*WHAT THE EXERCISE ASKS*
If a line below contains the string "شماره", return that line.
---- RECORDS FOR THIS EXERCISE
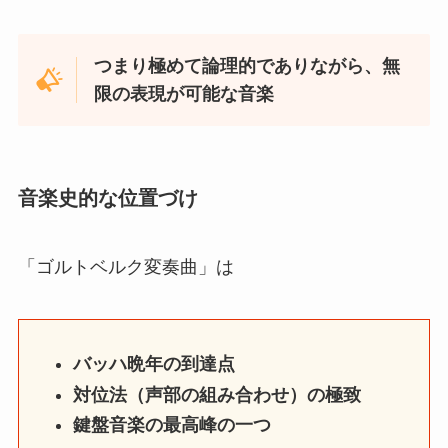
つまり極めて論理的でありながら、無
限の表現が可能な音楽
音楽史的な位置づけ
「ゴルトベルク変奏曲」は
バッハ晩年の到達点
対位法（声部の組み合わせ）の極致
鍵盤音楽の最高峰の一つ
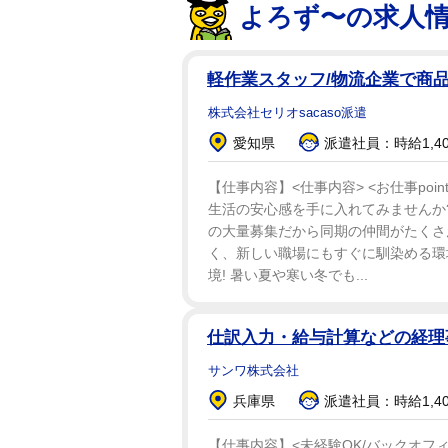
よろず〜の求人
ページ。その結果、重さは1.02
前出の担当者によると、「（同社
軽作業スタッフ/物流企業で商品の
かったように記憶しています」。
株式会社セリオsacaso派遣
リュームとなっている。
愛知県
派遣社員：時給1,4
SNSでは「厚すぎて機械で製本
【仕事内容】<仕事内容> <お仕事poi
で本物見てきた スゴい 読書が筋
生活の安心感を手に入れてみませんか?
うじゃなきゃ」「それでこそ京極
の大量募集だから同期の仲間がたくさん
く、新しい職場にもすぐに馴染める環
境! 暑い夏や寒い冬でも...
京極氏は1994年に「姑獲鳥の夏」
それを記念したYouTubeチャンネル「
仕訳入力・給与計算などの経理
も公開中。PVは全て京極氏が自ら
サンワ株式会社
兵庫県
派遣社員：時給1,40
【仕事内容】<未経験OK/バックオフ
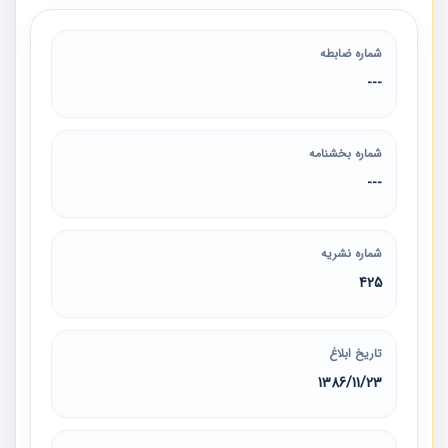
شماره ضابطه
---
شماره بخشنامه
---
شماره نشریه
425
تاریخ ابلاغ
1386/11/23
--------
*RESULT*
شماره ضابطه
شماره بخشنامه
شماره نشریه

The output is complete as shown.